WRITTEN REQUEST A
Rewrite the rows from the line containing "order: Malpighiales" through the last row, inclusive, changing "phylum" to "division" and leaving everything else as it is.

How to set up CDC in Trigger mode - 6.5

Talend Big Data Studio User Guide

EnrichVersion
6.5
EnrichProdName
Talend Big Data
task
Design and Development
EnrichPlatform
Talend Studio

The following two sections provide a two-step guide to set up the CDC environment in Trigger mode in Talend Studio: the first step explains how to configure your system for CDC and the second step explains how to extract the modified data.

How to configure CDC in Trigger mode

Below are configuration steps that need to be set up just once for a given publisher/subscriber scenario.

Step 1: Set up a publisher

To set up a publisher, you need to:

  1. Set up a database connection dedicated to CDC.

  2. Set up a connection to the database where data is located.

For more information about how to set up a database connection, see Centralizing database metadata.

Note

If you work with an MS SQL Server, you must set the two connections to the same database but using two different schemas.

Step 2: Identify the source table

To identify the table from which data changes will be captured, right-click the newly created data connection to retrieve the schema of the source table and load it on your repository file system. In this example, the source table is person.

Step 3: Create the subscriber(s) table

To set up the connection between the CDC and the data:

  1. Right-click the CDC Foundation folder under the data connection node and select Create CDC from the contextual menu. The [Create Change Data Capture] dialog box opens up.

  2. In the [Create Change Data Capture] dialog box, click the [...] button next to the Set Link Connection field to select the database connection dedicated to CDC.

THE RECORDS
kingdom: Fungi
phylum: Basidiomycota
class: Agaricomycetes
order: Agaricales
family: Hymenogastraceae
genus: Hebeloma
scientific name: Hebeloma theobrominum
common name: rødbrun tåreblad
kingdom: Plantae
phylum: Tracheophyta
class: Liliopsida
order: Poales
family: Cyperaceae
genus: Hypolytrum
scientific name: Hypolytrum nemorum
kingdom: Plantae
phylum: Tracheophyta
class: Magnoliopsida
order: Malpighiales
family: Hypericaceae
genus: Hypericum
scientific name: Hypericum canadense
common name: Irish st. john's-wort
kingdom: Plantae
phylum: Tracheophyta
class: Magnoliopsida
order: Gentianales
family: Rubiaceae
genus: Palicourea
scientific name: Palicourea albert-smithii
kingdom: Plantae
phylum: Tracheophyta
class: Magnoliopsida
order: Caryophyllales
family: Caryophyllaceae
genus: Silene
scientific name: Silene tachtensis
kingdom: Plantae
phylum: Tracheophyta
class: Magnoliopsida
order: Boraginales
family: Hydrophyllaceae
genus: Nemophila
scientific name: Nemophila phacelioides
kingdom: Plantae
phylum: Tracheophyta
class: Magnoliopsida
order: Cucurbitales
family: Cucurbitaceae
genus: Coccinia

WRITTEN REQUEST B
In the CDC setup guide, what is the name of the source table used in the example?

WORKED ANSWER A
order: Malpighiales
family: Hypericaceae
genus: Hypericum
scientific name: Hypericum canadense
common name: Irish st. john's-wort
kingdom: Plantae
division: Tracheophyta
class: Magnoliopsida
order: Gentianales
family: Rubiaceae
genus: Palicourea
scientific name: Palicourea albert-smithii
kingdom: Plantae
division: Tracheophyta
class: Magnoliopsida
order: Caryophyllales
family: Caryophyllaceae
genus: Silene
scientific name: Silene tachtensis
kingdom: Plantae
division: Tracheophyta
class: Magnoliopsida
order: Boraginales
family: Hydrophyllaceae
genus: Nemophila
scientific name: Nemophila phacelioides
kingdom: Plantae
division: Tracheophyta
class: Magnoliopsida
order: Cucurbitales
family: Cucurbitaceae
genus: Coccinia

WORKED ANSWER B
person